A spokesman for the team confirms their arrival at their destination at around 7:30 p.m. Irish time.

Deputy team leader, Dr. O’Leary, is the first Irish woman to make it to the South Pole. She is also the first Irish woman to climb Mount Everest and the first to complete the Seven Summits Challenge. A specialist in gastroenterology and general internal medicine, she is based in Tipperary University Hospital, Clonmel, where she works as a consultant.

Menzies and Bradshaw are relatively inexperienced high-altitude trekkers who are invited to join the expedition.
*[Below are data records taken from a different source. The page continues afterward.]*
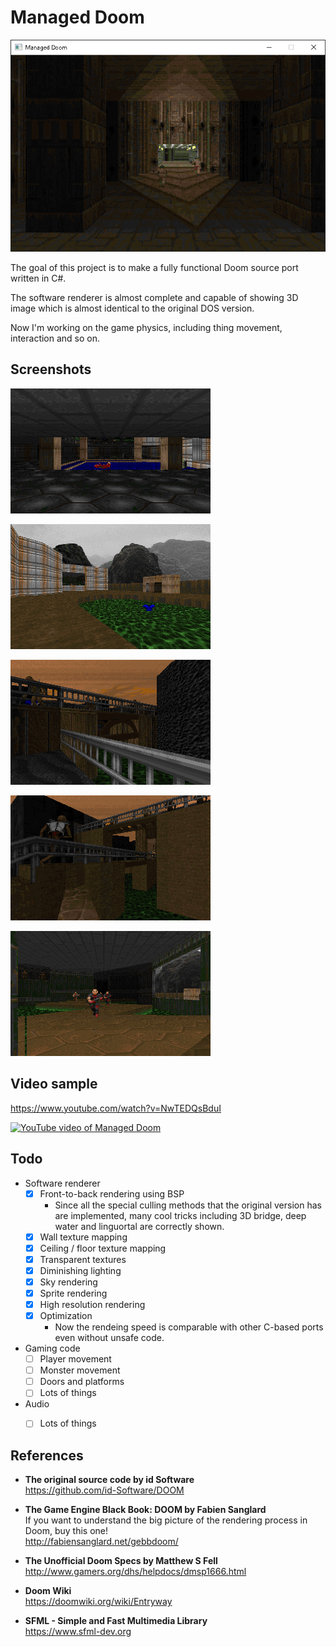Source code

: # Managed Doom

![Managed Doom](screenshots/window.png)

The goal of this project is to make a fully functional Doom source port written in C#.

The software renderer is almost complete and capable of showing 3D image which is almost identical to the original DOS version.

Now I'm working on the game physics, including thing movement, interaction and so on.



## Screenshots

![E1M1 start](screenshots/doom-e1m1-start.png)

![E1M1 outside](screenshots/doom-e1m1-outside.png)

![A fake 3D bridge in Requiem MAP13](screenshots/requiem-map13-bridge1.png)

![Another 3D bridge](screenshots/requiem-map13-bridge2.png)

![Slime trail](screenshots/doom-e1m1-slime.png)



## Video sample

https://www.youtube.com/watch?v=NwTEDQsBduI  

[![YouTube video of Managed Doom](https://img.youtube.com/vi/NwTEDQsBduI/0.jpg)](https://www.youtube.com/watch?v=NwTEDQsBduI)



## Todo

- Software renderer  
    * [x] Front-to-back rendering using BSP
        - Since all the special culling methods that the original version has are implemented, many cool tricks including 3D bridge, deep water and linguortal are correctly shown.
    * [x] Wall texture mapping
    * [x] Ceiling / floor texture mapping
    * [x] Transparent textures
    * [x] Diminishing lighting
    * [x] Sky rendering
    * [x] Sprite rendering
    * [x] High resolution rendering
    * [x] Optimization
        - Now the rendeing speed is comparable with other C-based ports even without unsafe code.

- Gaming code
    * [ ] Player movement
    * [ ] Monster movement
    * [ ] Doors and platforms
    * [ ] Lots of things

- Audio
    * [ ] Lots of things



## References

- __The original source code by id Software__  
https://github.com/id-Software/DOOM

- __The Game Engine Black Book: DOOM by Fabien Sanglard__  
If you want to understand the big picture of the rendering process in Doom, buy this one!  
http://fabiensanglard.net/gebbdoom/

- __The Unofficial Doom Specs by Matthew S Fell__  
http://www.gamers.org/dhs/helpdocs/dmsp1666.html

- __Doom Wiki__  
https://doomwiki.org/wiki/Entryway

- __SFML - Simple and Fast Multimedia Library__  
https://www.sfml-dev.org
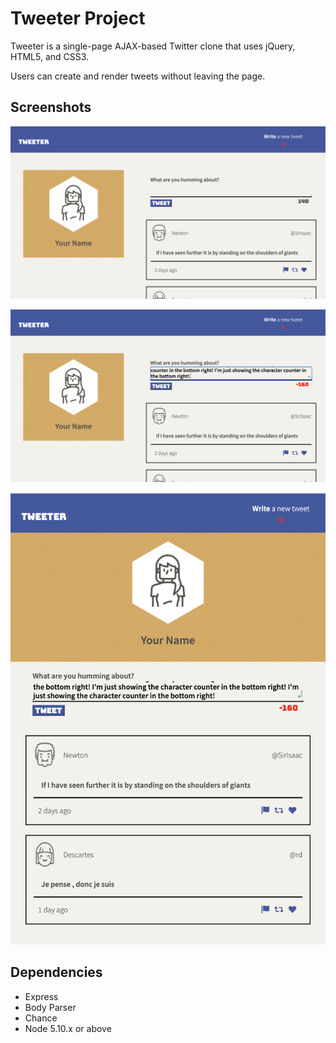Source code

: # Tweeter Project

Tweeter is a single-page AJAX-based Twitter clone that uses jQuery, HTML5, and CSS3.

Users can create and render tweets without leaving the page.

## Screenshots

!["Picture of desktop view"](https://github.com/JoshuaHaughton/tweeter/blob/master/docs/desktop-View.png?raw=true)

!["Picture of desktop view with number of characters exceeding limit"](https://github.com/JoshuaHaughton/tweeter/blob/master/docs/desktop-view-with-counter.png?raw=true)

!["Picture of mobile view"](https://github.com/JoshuaHaughton/tweeter/blob/master/docs/mobile-view.png?raw=true)

## Dependencies

- Express
- Body Parser
- Chance
- Node 5.10.x or above
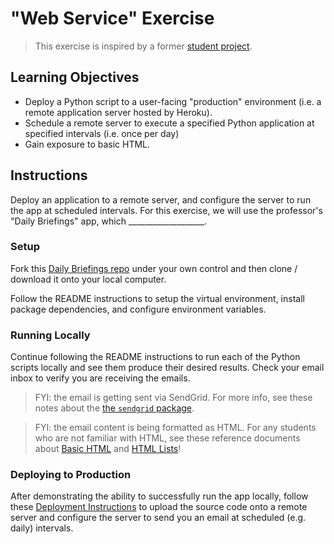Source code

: # "Web Service" Exercise



> This exercise is inspired by a former [student project](https://github.com/mgallea/daily-email).
## Learning Objectives

  + Deploy a Python script to a user-facing "production" environment (i.e. a remote application server hosted by Heroku).
  + Schedule a remote server to execute a specified Python application at specified intervals (i.e. once per day)
  + Gain exposure to basic HTML.

## Instructions

Deploy an application to a remote server, and configure the server to run the app at scheduled intervals. For this exercise, we will use the professor's "Daily Briefings" app, which ___________________.

### Setup

Fork this [Daily Briefings repo](https://github.com/prof-rossetti/daily-briefings-py) under your own control and then clone / download it onto your local computer.

Follow the README instructions to setup the virtual environment, install package dependencies, and configure environment variables.

### Running Locally

Continue following the README instructions to run each of the Python scripts locally and see them produce their desired results. Check your email inbox to verify you are receiving the emails.

> FYI: the email is getting sent via SendGrid. For more info, see these notes about the [the `sendgrid` package](https://github.com/prof-rossetti/intro-to-python/blob/master/notes/python/packages/sendgrid.md).

> FYI: the email content is being formatted as HTML. For any students who are not familiar with HTML, see these reference documents about [Basic HTML](https://www.w3schools.com/html/html_basic.asp) and [HTML Lists](https://www.w3schools.com/html/html_lists.asp)!

### Deploying to Production

After demonstrating the ability to successfully run the app locally, follow these [Deployment Instructions](deploying.md) to upload the source code onto a remote server and configure the server to send you an email at scheduled (e.g. daily) intervals.
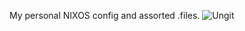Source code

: My personal NIXOS config and assorted .files. 
![Ungit](https://github.com/user-attachments/assets/1c901832-f5b5-42a7-a9fe-3719441457c9)
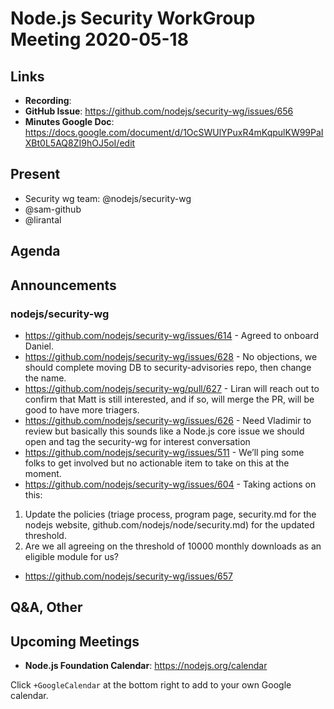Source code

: # Node.js  Security WorkGroup Meeting 2020-05-18

## Links

* **Recording**:  
* **GitHub Issue**: https://github.com/nodejs/security-wg/issues/656
* **Minutes Google Doc**: https://docs.google.com/document/d/1OcSWUlYPuxR4mKqpulKW99PaIXBt0L5AQ8ZI9hOJ5oI/edit

## Present

* Security wg team: @nodejs/security-wg
* @sam-github
* @lirantal


## Agenda

## Announcements

### nodejs/security-wg

* https://github.com/nodejs/security-wg/issues/614 - Agreed to onboard Daniel.
* https://github.com/nodejs/security-wg/issues/628 - No objections, we should complete moving DB to security-advisories repo, then change the name.
* https://github.com/nodejs/security-wg/pull/627 - Liran will reach out to confirm that Matt is still interested, and if so, will merge the PR, will be good to have more triagers.
* https://github.com/nodejs/security-wg/issues/626 - Need Vladimir to review but basically this sounds like a Node.js core issue we should open and tag the security-wg for interest conversation
* https://github.com/nodejs/security-wg/issues/511 - We’ll ping some folks to get involved but no actionable item to take on this at the moment.
* https://github.com/nodejs/security-wg/issues/604 - Taking actions on this:
1. Update the policies (triage process, program page, security.md for the nodejs website, github.com/nodejs/node/security.md) for the updated threshold.
2. Are we all agreeing on the threshold of 10000 monthly downloads as an eligible module for us?
* https://github.com/nodejs/security-wg/issues/657


## Q&A, Other

## Upcoming Meetings

* **Node.js Foundation Calendar**: https://nodejs.org/calendar

Click `+GoogleCalendar` at the bottom right to add to your own Google calendar.
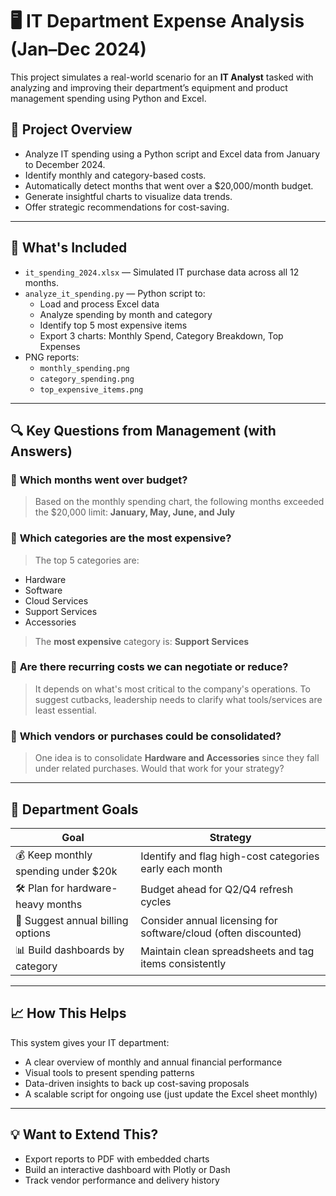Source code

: # 🖥️ IT Department Expense Analysis (Jan–Dec 2024)

This project simulates a real-world scenario for an **IT Analyst** tasked with analyzing and improving their department’s equipment and product management spending using Python and Excel.

## 📌 Project Overview

- Analyze IT spending using a Python script and Excel data from January to December 2024.
- Identify monthly and category-based costs.
- Automatically detect months that went over a $20,000/month budget.
- Generate insightful charts to visualize data trends.
- Offer strategic recommendations for cost-saving.

---

## 📂 What's Included

- `it_spending_2024.xlsx` — Simulated IT purchase data across all 12 months.
- `analyze_it_spending.py` — Python script to:
  - Load and process Excel data
  - Analyze spending by month and category
  - Identify top 5 most expensive items
  - Export 3 charts: Monthly Spend, Category Breakdown, Top Expenses
- PNG reports:
  - `monthly_spending.png`
  - `category_spending.png`
  - `top_expensive_items.png`

---

## 🔍 Key Questions from Management (with Answers)

### 📅 **Which months went over budget?**
> Based on the monthly spending chart, the following months exceeded the $20,000 limit:
**January, May, June, and July**

### 💸 **Which categories are the most expensive?**
> The top 5 categories are:
- Hardware
- Software
- Cloud Services
- Support Services
- Accessories

> The **most expensive** category is: **Support Services**

### 🔁 **Are there recurring costs we can negotiate or reduce?**
> It depends on what's most critical to the company's operations. 
To suggest cutbacks, leadership needs to clarify what tools/services are least essential.

### 🧾 **Which vendors or purchases could be consolidated?**
> One idea is to consolidate **Hardware and Accessories** since they fall under related purchases. 
Would that work for your strategy?

---

## 🎯 Department Goals

| Goal | Strategy |
|------|----------|
| 💰 Keep monthly spending under $20k | Identify and flag high-cost categories early each month |
| 🛠️ Plan for hardware-heavy months | Budget ahead for Q2/Q4 refresh cycles |
| 🧾 Suggest annual billing options | Consider annual licensing for software/cloud (often discounted) |
| 📊 Build dashboards by category | Maintain clean spreadsheets and tag items consistently |

---

## 📈 How This Helps

This system gives your IT department:

- A clear overview of monthly and annual financial performance
- Visual tools to present spending patterns
- Data-driven insights to back up cost-saving proposals
- A scalable script for ongoing use (just update the Excel sheet monthly)

---

## 💡 Want to Extend This?

- Export reports to PDF with embedded charts
- Build an interactive dashboard with Plotly or Dash
- Track vendor performance and delivery history
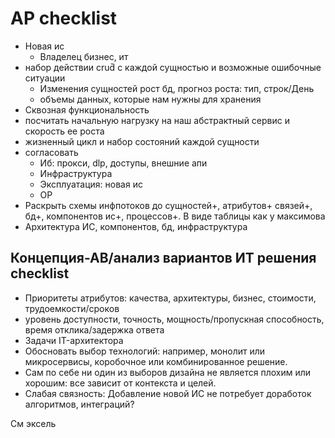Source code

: # АР checklist

- Новая ис
	- Владелец бизнес, ит
- набор действии crud̆ с каждой сущностью и возможные ошибочные ситуации
	- Изменения сущностей рост бд, прогноз роста: тип, строк/День
	- объемы данных, которые нам нужны для хранения
- Сквозная функциональность
- посчитать начальную нагрузку на наш абстрактный сервис и скорость ее роста
- жизненный цикл и набор состояний каждой сущности
- согласовать
	- Иб: прокси, dlp, доступы, внешние апи
	- Инфраструктура
	- Эксплуатация: новая ис
	- ОР
- Раскрыть схемы инфпотоков до сущностей+, атрибутов+ связей+, бд+, компонентов ис+, процессов+. В виде таблицы как у максимова
- Архитектура ИС, компонентов, бд, инфраструктура

## Концепция-АВ/анализ вариантов ИТ решения checklist

- Приоритеты атрибутов: качества, архитектуры, бизнес, стоимости, трудоемкости/сроков
- уровень доступности, точность, мощность/пропускная способность, время отклика/задержка ответа
- Задачи IT-архитектора
- Обосновать выбор технологий: например, монолит или микросервисы, коробочное или комбинированное решение.
- Сам по себе ни один из выборов дизайна не является плохим или хорошим: все зависит от контекста и целей.
- Слабая связность: Добавление новой ИС не потребует доработок алгоритмов, интеграций?


См эксель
“This a very historic occasion. It is very exciting. It shows that Ireland can play its part in polar exploration,” spokesman Niall Foley says from the team’s base in Killarney, County Kerry. The team is in good spirits and resting at the Amundsen-Scott South Pole Station, he adds. “They’re well and being taken care of by the researchers there. They’re having a cup of cocoa I think.”

The team flies from the South Pole back to Ireland, via Chile, arriving on January 16. The Beyond Endurance Expedition begins in 2006 with an ambitious adventure by a group of “ordinary” people aged from 21 to 61 traveling across South Georgia, landing on Elephant Island, a mountainous ice-covered island off the Antarctic coast.

The purpose of the expedition is to give budding explorers the chance to see Antarctica. From this group, Menzies, a Dublin IT consultant, is selected for rigorous training in Greenland for the South Pole expedition. There they meet up with Bradshaw, a budding adventurer who has explored remote parts of the Himalayas, Africa and New Zealand, who is on a separate trek.

The four adventurers retrace the steps of some of the best-known Irish Antarctic explorers, including Ernest Shackleton and Tom Crean. In 2004, County Kerry native Mike Barry becomes the first Irish man to trek to the South Pole as part of an international expedition. However, Falvey’s squad has now become the first Irish-led team to perform the feat.

President Mary McAleese says the achievement, which coincides with the one hundredth anniversary of Ernest Shackleton’s first attempt on the South Pole, is “particularly poignant.” “I congratulate Pat Falvey, Clare O’Leary, Jonathon Bradshaw and Shaun Menzies on their remarkable accomplishment, and send my very best wishes to their many supporters in this mammoth undertaking.”

Taoiseach Bertie Ahern says he has been following the team’s expedition since the team set out. “Total admiration is perhaps the best way to sum up my thoughts on what you have achieved,” Ahern says. “You are continuing a proud tradition of Irish adventurers, and you should be very proud of your wonderful achievement.”